An example of valid content for a Webhook configuration JSON file is:

{
  "id": "github_repository",
  "token": "secret_token",
  "collector_config": {
    "event_type": "${commits[0].committer.name}",
    "payload": {
      "source": "github",
      "ref": "${ref}",
      "repository_name": "${repository.name}"
    }
  }
}

This configuration assumes that this endpoint has been created:

http(s)://collector_ip:collector_port/event/github_repository

However, the Github webhook issuer must pass the token at each call. Consequently, the actual URL to be called will have this structure:

http(s)://collector_ip:collector_port/event/github_repository?token=secret_token

Security warning: Since the security token is present in the query string, it is extremely important that the webhook collector is always deployed with HTTPS in production.
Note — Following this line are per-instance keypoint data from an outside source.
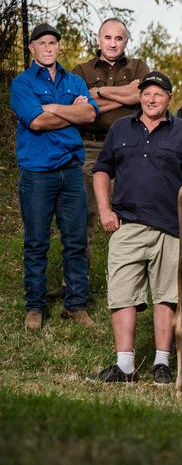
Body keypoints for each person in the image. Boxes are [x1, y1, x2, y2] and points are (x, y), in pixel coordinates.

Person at [90, 71, 182, 383]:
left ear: (169, 99)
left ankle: (162, 364)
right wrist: (105, 210)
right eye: (146, 93)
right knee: (122, 294)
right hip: (127, 224)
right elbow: (101, 170)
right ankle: (124, 366)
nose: (151, 98)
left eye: (158, 94)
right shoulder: (121, 128)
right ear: (140, 97)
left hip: (171, 228)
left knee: (167, 297)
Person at [39, 18, 151, 301]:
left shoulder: (138, 67)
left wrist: (98, 95)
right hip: (90, 146)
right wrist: (124, 98)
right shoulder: (80, 70)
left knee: (133, 215)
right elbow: (78, 109)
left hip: (131, 148)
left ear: (126, 41)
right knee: (82, 216)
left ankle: (133, 287)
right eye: (108, 38)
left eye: (119, 38)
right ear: (99, 39)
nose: (113, 43)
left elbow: (143, 95)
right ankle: (76, 285)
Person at [10, 23, 98, 330]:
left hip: (71, 171)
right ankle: (35, 306)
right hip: (37, 174)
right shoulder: (21, 84)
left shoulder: (73, 80)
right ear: (32, 48)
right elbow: (35, 122)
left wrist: (53, 108)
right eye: (42, 43)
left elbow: (89, 115)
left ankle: (76, 305)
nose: (49, 48)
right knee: (36, 241)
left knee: (75, 240)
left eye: (53, 43)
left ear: (58, 47)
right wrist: (67, 112)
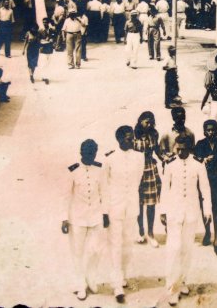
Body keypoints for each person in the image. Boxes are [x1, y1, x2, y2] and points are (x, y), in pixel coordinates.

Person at [160, 134, 212, 306]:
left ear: (190, 148)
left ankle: (182, 281)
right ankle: (172, 289)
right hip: (174, 212)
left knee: (187, 249)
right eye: (177, 149)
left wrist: (207, 211)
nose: (180, 152)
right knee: (174, 249)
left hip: (191, 212)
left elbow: (205, 188)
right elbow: (165, 189)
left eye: (183, 149)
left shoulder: (198, 164)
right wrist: (163, 211)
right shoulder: (170, 164)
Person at [62, 139, 108, 300]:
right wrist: (64, 219)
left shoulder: (99, 169)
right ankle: (80, 283)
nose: (90, 156)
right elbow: (66, 196)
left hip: (96, 216)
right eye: (87, 153)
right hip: (78, 218)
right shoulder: (72, 171)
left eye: (93, 153)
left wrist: (105, 214)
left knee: (96, 250)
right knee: (78, 252)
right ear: (81, 153)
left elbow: (104, 192)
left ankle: (91, 278)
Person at [103, 126, 144, 304]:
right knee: (115, 245)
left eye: (132, 138)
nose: (131, 141)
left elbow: (138, 180)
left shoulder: (139, 156)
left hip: (131, 206)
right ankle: (117, 284)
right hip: (114, 207)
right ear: (119, 139)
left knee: (127, 243)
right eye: (128, 138)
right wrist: (105, 211)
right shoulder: (110, 159)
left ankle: (123, 275)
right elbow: (104, 187)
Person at [194, 120, 217, 255]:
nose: (211, 132)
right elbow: (195, 158)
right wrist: (204, 160)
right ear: (204, 131)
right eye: (208, 130)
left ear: (216, 130)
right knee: (204, 206)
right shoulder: (200, 144)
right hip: (203, 180)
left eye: (213, 130)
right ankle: (207, 232)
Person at [133, 111, 164, 247]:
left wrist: (164, 158)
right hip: (137, 169)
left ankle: (150, 233)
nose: (149, 124)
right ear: (140, 121)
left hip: (150, 168)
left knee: (151, 204)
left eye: (151, 122)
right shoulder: (133, 135)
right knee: (139, 202)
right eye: (146, 121)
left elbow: (157, 149)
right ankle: (140, 231)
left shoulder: (154, 134)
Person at [39, 18, 55, 85]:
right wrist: (46, 40)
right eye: (43, 22)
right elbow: (39, 40)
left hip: (49, 49)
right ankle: (45, 77)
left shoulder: (51, 30)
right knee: (43, 63)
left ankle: (45, 76)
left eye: (46, 22)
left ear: (48, 23)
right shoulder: (40, 31)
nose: (44, 23)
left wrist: (52, 39)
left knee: (48, 63)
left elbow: (54, 37)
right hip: (43, 49)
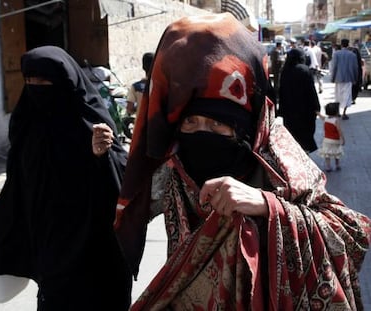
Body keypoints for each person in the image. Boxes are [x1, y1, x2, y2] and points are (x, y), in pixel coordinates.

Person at [111, 13, 371, 310]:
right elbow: (124, 203)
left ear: (245, 123)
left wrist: (266, 205)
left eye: (218, 123)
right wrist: (100, 155)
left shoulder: (279, 160)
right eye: (191, 122)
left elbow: (352, 233)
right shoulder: (176, 168)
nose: (202, 134)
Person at [0, 46, 132, 310]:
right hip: (52, 244)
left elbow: (122, 182)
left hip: (98, 246)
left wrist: (101, 156)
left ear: (65, 82)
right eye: (29, 81)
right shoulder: (26, 125)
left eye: (44, 81)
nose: (36, 87)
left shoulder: (93, 124)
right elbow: (17, 184)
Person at [278, 47, 322, 153]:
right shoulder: (304, 70)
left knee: (292, 136)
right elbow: (311, 91)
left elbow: (281, 92)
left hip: (289, 111)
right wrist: (316, 107)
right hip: (304, 111)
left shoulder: (285, 71)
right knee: (304, 136)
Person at [330, 38, 359, 120]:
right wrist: (355, 78)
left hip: (338, 78)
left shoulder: (336, 54)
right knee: (347, 96)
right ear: (348, 44)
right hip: (349, 78)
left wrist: (332, 77)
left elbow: (334, 67)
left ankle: (338, 112)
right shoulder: (352, 55)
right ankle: (344, 113)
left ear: (341, 45)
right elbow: (355, 68)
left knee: (338, 95)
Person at [126, 52, 154, 116]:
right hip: (156, 123)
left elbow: (129, 108)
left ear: (143, 67)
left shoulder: (136, 87)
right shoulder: (161, 86)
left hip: (141, 122)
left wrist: (138, 108)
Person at [319, 102, 345, 172]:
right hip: (335, 140)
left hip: (326, 139)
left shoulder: (326, 119)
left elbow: (321, 117)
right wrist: (343, 139)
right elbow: (339, 130)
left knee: (327, 153)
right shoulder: (336, 121)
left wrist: (317, 113)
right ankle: (337, 165)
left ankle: (328, 166)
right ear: (336, 112)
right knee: (337, 153)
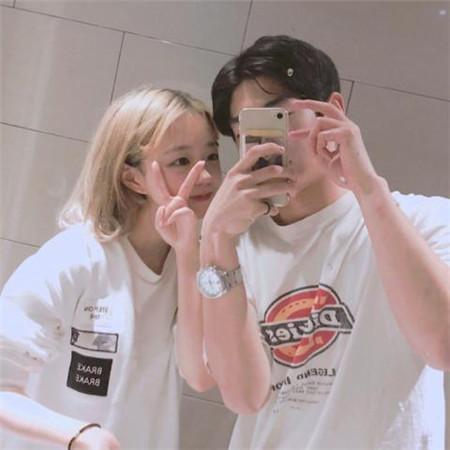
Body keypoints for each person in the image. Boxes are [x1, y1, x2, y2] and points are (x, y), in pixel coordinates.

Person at [197, 35, 450, 449]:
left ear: (331, 110)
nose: (266, 142)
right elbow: (244, 397)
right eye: (247, 128)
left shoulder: (424, 218)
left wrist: (368, 189)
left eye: (279, 117)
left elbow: (443, 345)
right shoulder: (233, 250)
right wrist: (214, 240)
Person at [0, 86, 219, 449]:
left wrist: (188, 254)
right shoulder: (72, 260)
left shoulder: (196, 265)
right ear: (133, 177)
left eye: (211, 155)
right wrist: (79, 435)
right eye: (182, 161)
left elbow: (198, 374)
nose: (206, 175)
Otherwise, the token will be sent unencrypted along with the entire URL.

Consequently, if the public IP of the collector is, for example, 35.35.35.35 and the server port is 1234, in Github, the webhook settings page should look like this:

Finally, the collector_config configuration entry determines the content of the tornado Event associated with each webhook input.

So for example, if Github sends this JSON (only the relevant parts shown here):

{
  "ref": "refs/heads/master",
  ...
  "commits": [
    {
      "id": "33ad3a6df86748011ee8d5cef13d206322abc68e",
      ...
      "committer": {
        "name": "GitHub",
        "email": "[email protected]",
        "username": "web-flow"
      }
    }
  ],
  ...
  "repository": {
    "id": 123456789,
    "name": "webhook-test",
    ...
  }
}

then the resulting Event will be:

{
  "type": "GitHub",
  "created_ms": 1554130814854,
  "payload": {
    "source": "github",
    "ref": "refs/heads/master",
    "repository_name": "webhook-test"
  }
}

The Event creation logic is handled internally by the JMESPath collector, a detailed description of which is available in its specific documentation.